For many of us, the end of the school year is in sight. For student media, that means one group heading out the door and other on its way in. It also means that you’re probably in the process of bringing aboard a new group of student leaders.
At WPTS, we have a policy that students can only serve in a director position for one school year. This has its pros and cons. It’s good in that it ensures that we have a steady stream of new people and fresh ideas, and that we don’t have entrenched people resting on their laurels or burning out. On the down side, we often have great people who we want to keep in place and can’t. But, ultimately, we believe that student media exists to provide opportunities for our students, so maximizing the number of students who get leadership experience should be our priority.
Our system for hiring directors is as follows:
We have an advisory board who hires the Station Manager. The advisory board is comprised of students, alumni, faculty, and a broadcast professional. As General Manager, I chair the board but do not vote, which allows me to stay above the fray and work comfortably with whoever gets the position.

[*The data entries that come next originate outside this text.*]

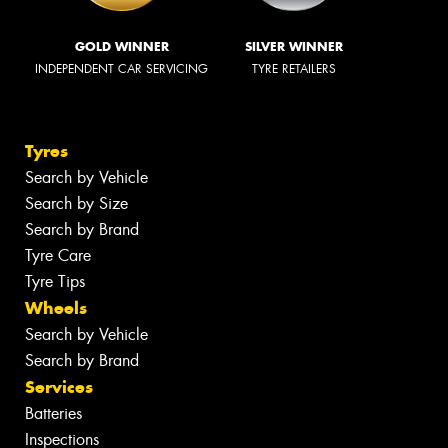
GOLD WINNER
SILVER WINNER
INDEPENDENT CAR SERVICING
TYRE RETAILERS
Tyres
Search by Vehicle
Search by Size
Search by Brand
Tyre Care
Tyre Tips
Wheels
Search by Vehicle
Search by Brand
Services
Batteries
Inspections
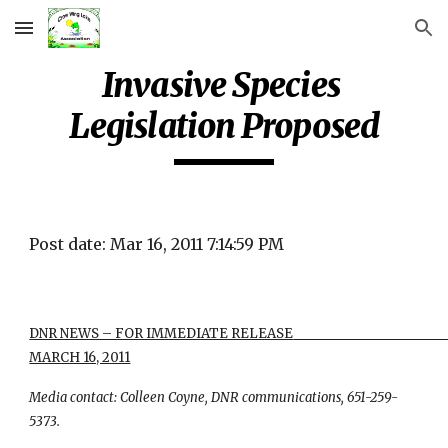
Skip to main content
Skip to navigation
Invasive Species 
Legislation Proposed
Post date: Mar 16, 2011 7:14:59 PM
DNR NEWS – FOR IMMEDIATE RELEASE                                                           
MARCH 16, 2011
Media contact: Colleen Coyne, DNR communications, 651-259-
5373.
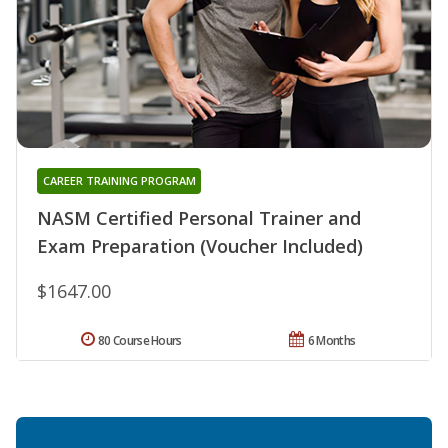
CAREER TRAINING PROGRAM
NASM Certified Personal Trainer and
Exam Preparation (Voucher Included)
$1647.00
80 Course Hours
6 Months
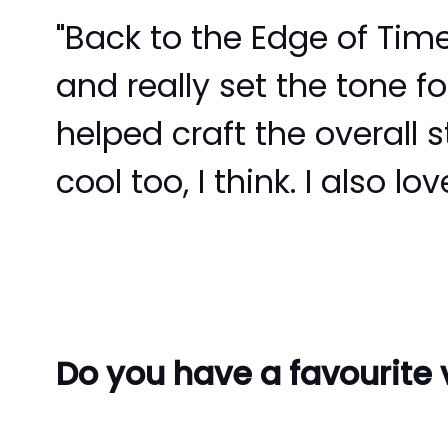
"Back to the Edge of Time
and really set the tone fo
helped craft the overall 
cool too, I think. I also 
Do you have a favourite v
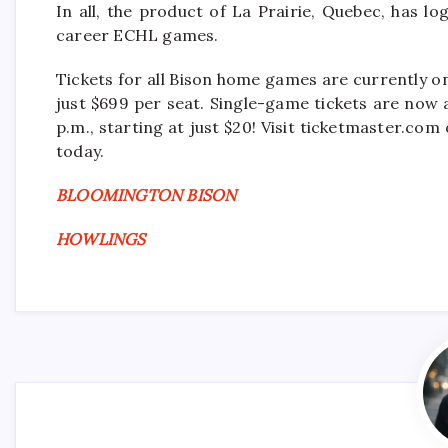
In all, the product of La Prairie, Quebec, has l
career ECHL games.
Tickets for all Bison home games are currently o
just $699 per seat. Single-game tickets are now 
p.m., starting at just $20! Visit ticketmaster.c
today.
BLOOMINGTON BISON
HOWLINGS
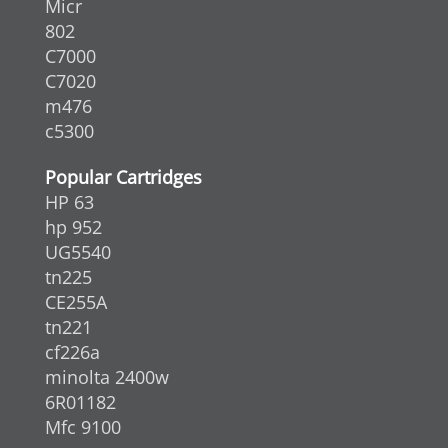
Micr
802
C7000
C7020
m476
c5300
Popular Cartridges
HP 63
hp 952
UG5540
tn225
CE255A
tn221
cf226a
minolta 2400w
6R01182
Mfc 9100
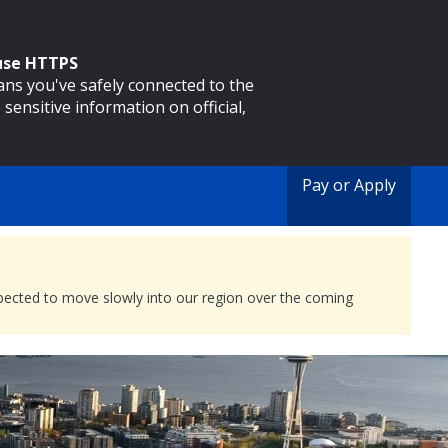
 use HTTPS
eans you've safely connected to the
 sensitive information on official,
Pay or Apply
expected to move slowly into our region over the coming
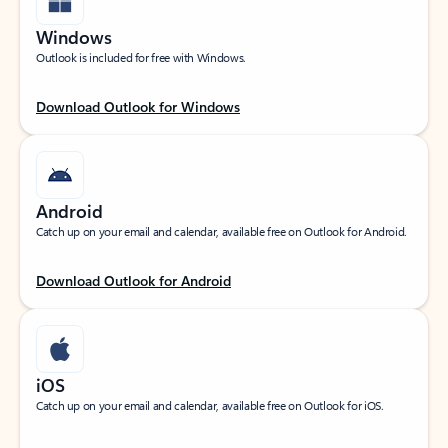
Windows
Outlook is included for free with Windows.
Download Outlook for Windows
Android
Catch up on your email and calendar, available free on Outlook for Android.
Download Outlook for Android
iOS
Catch up on your email and calendar, available free on Outlook for iOS.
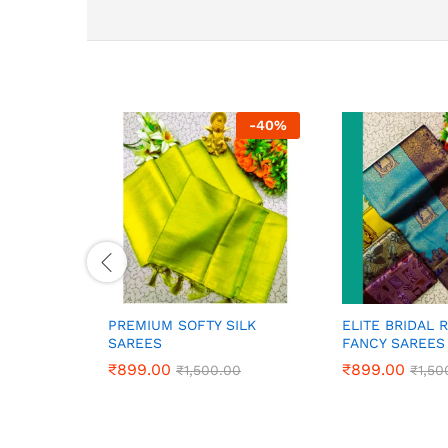
-
40
%
PREMIUM SOFTY SILK
ELITE BRIDAL 
SAREES
FANCY SAREES
₹
₹
899.00
899.00
₹
₹
899.00
899.00
₹
₹
1,500.00
1,500.00
₹
₹
1,50
1,50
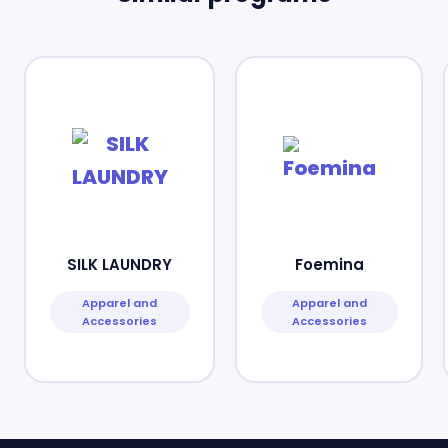
SILK LAUNDRY
Foemina
Apparel and
Apparel and
Accessories
Accessories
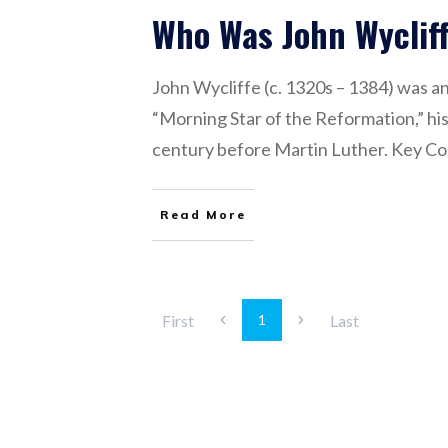
Who Was John Wyclif
John Wycliffe (c. 1320s – 1384) was an
“Morning Star of the Reformation,” his
century before Martin Luther. Key Con
Read More
First
Last
1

The Station Manager then hires the other directors “after consultation with the General Manager.” That phrase from our constitution is very vague, but I interpret that as meaning the Station Manager retains full authority to choose the directors, but I get a chance to tell the Station Manager when I think they’re making a mistake. Sometimes they listen, sometimes they don’t.
I advise the Station Manager is to look for two things in prospective directors: vision and passion. If a director has both, they have a good chance to succeed. If they have neither, they probably won’t. Technical/functional skills can be learned, but without vision they won’t be able to lead their staffs and without passion they’ll be crushed by the heavy responsibility of running a student media outlet.
One final thought: I think a formal application/interview hiring process is beneficial for both the media outlet and the student. It helps weed out less dedicated candidates and reduces the chance that students will simply hire their friends regardless of qualifications. For the student, a formal process is a valuable dry run before they look for jobs in the “real world.”